The College officially reinstated its indoor mask mandate Thursday, following new recommendations by the Centers for Disease Control and Prevention and similar measures adopted by the town of Hanover due to the spread of the COVID-19 Delta variant. However, as of now, physical distancing and restrictions on gathering size will not be imposed, nor will the outdoor masking requirement be reinstated, according to interim provost David Kotz.
“The primary driver for me behind having this masking requirement come back is the people in our community who cannot be vaccinated and the vulnerability of those people,” Kotz said. “There are people who have medical conditions or religious beliefs that prevent them from being vaccinated.”
Kotz added that various faculty and staff have children under the age of 12, who are not yet approved to receive a vaccine.
As of Wednesday, there were three active student cases and seven active faculty and staff cases on campus, according to the College’s COVID-19 dashboard. Eight of the active cases have been detected since Aug. 1.
The vaccination rate among the on-campus community is 93%, according to the dashboard, and the vaccination rate among the overall community is 82%.
Rockefeller Center for Public Policy policy fellow Anne Sosin, who studies public health and health equity issues in rural New England, said that the Delta variant is “highly, highly transmissible” and “spreads like wildfire, especially among unvaccinated people.”
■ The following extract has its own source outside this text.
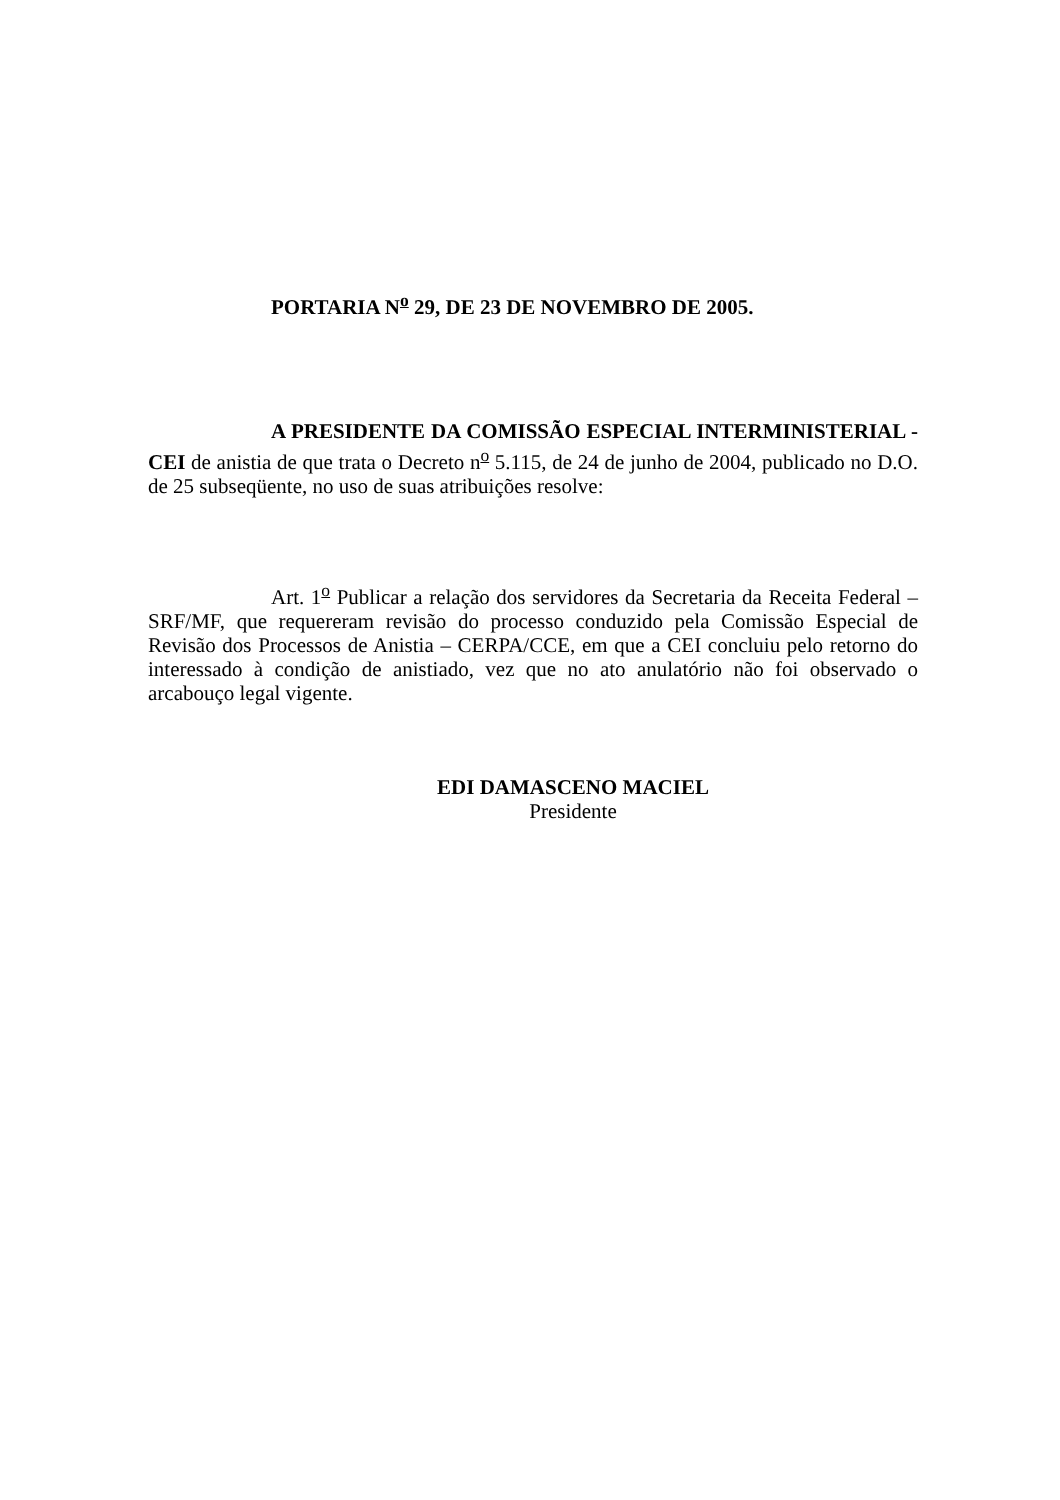PORTARIA N<sup>o</sup> 29, DE 23 DE NOVEMBRO DE 2005.
A PRESIDENTE DA COMISSÃO ESPECIAL INTERMINISTERIAL - CEI de anistia de que trata o Decreto n<sup>o</sup> 5.115, de 24 de junho de 2004, publicado no D.O. de 25 subseqüente, no uso de suas atribuições resolve:
Art. 1<sup>o</sup> Publicar a relação dos servidores da Secretaria da Receita Federal – SRF/MF, que requereram revisão do processo conduzido pela Comissão Especial de Revisão dos Processos de Anistia – CERPA/CCE, em que a CEI concluiu pelo retorno do interessado à condição de anistiado, vez que no ato anulatório não foi observado o arcabouço legal vigente.
EDI DAMASCENO MACIEL
Presidente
“While vaccines remain highly effective at preventing severe illness and death, they are less effective at preventing breakthrough infections, and also transmission between people,” Sosin said. “Our concern is really that someone who was vaccinated is not only able to get infected but can transmit to both unvaccinated and vaccinated people.”
She cited a recent COVID-19 outbreak in Provincetown, Massachusetts as one example of a situation that helped inform the change in CDC guidelines. In the weeks following the July 4 weekend, the heavily vaccinated community nonetheless saw hundreds of mostly asymptomatic cases among vaccinated people — though, notably, only saw seven hospitalizations and zero deaths, the New York Times reported.
Sosin said she thinks that dropping masking entirely is “fantastical,” as in the absence of all mitigation measures, an outbreak would be “highly concerning” and pose a threat to both health and education continuity. She explained that she thinks that masking is warranted in classroom settings where students are interacting with members of the outside community, such as professors who may have children.
However, Eric Lee ’23 said that he is “very disappointed” with the reinstatement of the mask mandate.
“Considering that over 90% of us are vaccinated and we’ve had very few COVID cases, I don’t really think that it’s in line with what we should be doing,” Lee said.
Lee added this was a sentiment shared by several of his peers, who are worried that the College’s actions “signify a willingness to go into lockdown or to send people home.” He said he thinks that Dartmouth’s rural location and high vaccination rates would obviate the need for the mandates instituted by peer institutions and expressed his desire to see the College “fully reopen, full steam ahead” for the fall.
Grafton County is currently classified by the CDC as experiencing “substantial” community transmission as of Thursday, an update from the previous week, when it was classified as experiencing “moderate” community transmission. The CDC guidance that fully vaccinated individuals should mask in indoor public areas applies to counties experiencing “substantial” or “high” transmission.
In an email at the beginning of summer, the College announced the removal of the mask mandate and the disbanding of the COVID-19 Task Force. According to an emailed statement from College spokesperson Diana Lawrence, a core group of Task Force members — including former co-chairs Lisa Adams and Josh Keniston — continues to meet, even though the broader task force has been dissolved as of Aug. 1.
Hanover health officer Michael Hinsley noted several days before the new masking rules were announced that the Task Force facilitated communication and cooperation among the various schools on campus.
“The communication from the Task Force [also] really helped the town make decisions that were in concert with the College,” Hinsley said.
Hinsley added that the town is still in regular contact with the Dartmouth Health Service and affirmed his commitment to remain in touch moving into the fall term.
Looking ahead to the upcoming term, Kotz said that the College hopes to increase the pace of testing to have vaccinated students tested once a week.
Sosin said she thinks that a more conservative approach on the part of the College may be warranted going forward.
“We really need forward-looking policy,” Sosin said. “It’s better for us to anticipate changes in conditions and build policy around that than it is for us to be in a position where we have to rapidly react and shift course. I think that we should have some humility as we go into the fall.”